When the filter 7 is formed in a cap shape, the filter 7 is attached to the case 2 in a non-adhered state. This eliminates the need for a troublesome process such as application of an adhesive and facilitates assembly.

Further, the filter 7 includes a portion 71 covering the cylindrical portion 23 of the case 2.
If the thickness and t _1, the thickness of the portion 72 covering the surface 24 fitted with infrared transparent for infrared transmission window member 22 was set to t _2, t _1> t ₂
Select as follows. By setting such a relationship, it is possible to secure the heat insulating effect with respect to the ambient temperature while reducing the amount of attenuation with respect to transmitted infrared rays.

<Effects of the Invention> As described above, in the infrared detector according to the present invention, the infrared transmission window member exhibits a wavelength-transmittance characteristic in which the transmittance sharply increases in a wavelength region between 5 μm and 10 μm. Is an infrared transmitting filter, which is arranged so as to cover at least the window, the transmittance becomes maximum in a wavelength region around 10 μm, and the transmittance gradually decreases as the wavelength becomes shorter, and in a wavelength region around 1 μm, Since the wavelength-transmittance characteristic at which the transmittance is significantly reduced is shown, the region outside the transmission wavelength of the infrared transmission window member, where the energy of the external light is strong, is attenuated by the filter, and the infrared light is transmitted by the external light. An infrared detector in which the radiation energy of the window member is reduced and the noise voltage is significantly reduced can be provided.

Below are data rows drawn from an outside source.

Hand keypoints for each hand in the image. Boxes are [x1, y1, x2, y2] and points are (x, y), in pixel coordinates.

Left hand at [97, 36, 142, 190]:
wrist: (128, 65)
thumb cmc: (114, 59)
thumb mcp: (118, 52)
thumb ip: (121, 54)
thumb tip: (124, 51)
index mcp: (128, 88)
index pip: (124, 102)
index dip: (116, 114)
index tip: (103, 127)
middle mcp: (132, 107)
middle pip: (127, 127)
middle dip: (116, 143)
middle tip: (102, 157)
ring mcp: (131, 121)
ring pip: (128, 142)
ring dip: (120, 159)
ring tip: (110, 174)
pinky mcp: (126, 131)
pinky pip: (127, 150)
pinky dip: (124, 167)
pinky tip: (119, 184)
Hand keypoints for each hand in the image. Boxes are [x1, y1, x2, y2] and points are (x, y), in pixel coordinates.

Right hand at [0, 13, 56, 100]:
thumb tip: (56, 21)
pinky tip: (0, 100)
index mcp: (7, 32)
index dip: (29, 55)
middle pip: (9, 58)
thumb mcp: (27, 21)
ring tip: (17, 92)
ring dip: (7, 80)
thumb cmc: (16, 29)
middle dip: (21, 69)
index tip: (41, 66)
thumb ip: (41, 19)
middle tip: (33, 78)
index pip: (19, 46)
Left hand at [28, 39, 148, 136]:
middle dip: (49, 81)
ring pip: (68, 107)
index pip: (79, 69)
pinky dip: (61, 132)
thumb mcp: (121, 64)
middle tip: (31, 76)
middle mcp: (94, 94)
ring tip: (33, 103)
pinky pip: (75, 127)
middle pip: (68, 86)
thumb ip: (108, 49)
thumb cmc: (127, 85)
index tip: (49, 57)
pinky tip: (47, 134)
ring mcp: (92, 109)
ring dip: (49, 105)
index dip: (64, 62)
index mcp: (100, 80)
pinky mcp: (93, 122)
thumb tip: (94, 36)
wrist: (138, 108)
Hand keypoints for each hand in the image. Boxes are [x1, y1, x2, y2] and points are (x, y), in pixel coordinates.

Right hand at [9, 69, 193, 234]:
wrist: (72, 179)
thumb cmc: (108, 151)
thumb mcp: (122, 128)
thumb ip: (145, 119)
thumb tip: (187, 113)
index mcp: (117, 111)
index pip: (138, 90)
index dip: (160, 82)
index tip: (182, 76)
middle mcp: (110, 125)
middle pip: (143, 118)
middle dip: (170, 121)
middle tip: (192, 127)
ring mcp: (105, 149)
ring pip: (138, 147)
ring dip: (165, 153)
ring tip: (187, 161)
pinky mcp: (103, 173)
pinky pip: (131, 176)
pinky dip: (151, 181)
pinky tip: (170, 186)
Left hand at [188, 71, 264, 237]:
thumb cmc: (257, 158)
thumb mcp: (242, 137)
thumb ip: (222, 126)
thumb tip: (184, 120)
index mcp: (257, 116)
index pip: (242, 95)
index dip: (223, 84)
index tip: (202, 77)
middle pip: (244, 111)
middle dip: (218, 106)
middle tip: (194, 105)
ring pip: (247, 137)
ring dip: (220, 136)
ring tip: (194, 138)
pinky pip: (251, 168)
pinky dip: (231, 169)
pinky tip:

[Brief description of the drawings]

FIG. 1 is a front partial cross-sectional view of an infrared detector according to the present invention,
FIG. 2 is a diagram showing wavelength-transmittance characteristics, FIG. 3 is data showing a change in noise voltage with respect to ambient temperature fluctuation, FIG. 4 is a front partial cross-sectional view of a conventional infrared detector, and FIG. It is a figure which shows the light and the wavelength spectrum distribution which a human body radiates. DESCRIPTION OF SYMBOLS 1 ... Infrared detecting element 2 ... Case, 21 ... Window 22 ... Infrared transmitting window member 7 ... Filter

Continuation of the front page (56) References JP-A-62-261025 (JP, A) JP-A-1-48637 (JP, A) JP-A-3-51333 (JP, U) JP-A-4-1419 (JP) , U) Japanese Utility Model Application Hei 2-59447 (JP, U) Japanese Utility Model Application Hei 2-59448 (JP, U) Japanese Patent Publication No. 49-43992 (JP, B2) (58) Fields surveyed (Int. Cl. ⁶ , DB G01J 1/02-1/04 G01J 5/02 G01V 9/04

Claims (3)

(57) [Claims] 1. An infrared detector comprising an infrared detector, a case accommodating the infrared detector, and a filter, wherein the infrared detector is a device that generates a signal according to the amount of energy of a heat ray. In the case, the case has a window in front of the infrared detection element,
The window includes an infrared transmitting window member, wherein the infrared transmitting window member has a wavelength-transmittance characteristic in which a transmittance increases sharply in a wavelength region between 5 μm and 10 μm, and the filter includes at least the window. Is disposed outside the case so that the transmittance is maximum in a wavelength region around 10 μm, the transmittance gradually decreases as the wavelength becomes shorter, and in a wavelength region around 1 μm, the transmittance is extremely small. An infrared detector showing a wavelength-transmittance characteristic. 2. The infrared detector according to claim 1, wherein the filter has a cap shape and is attached to the case so as to cover an outer surface of the case. 3. The infrared detector according to claim 1, wherein the filter contains resin as a main component.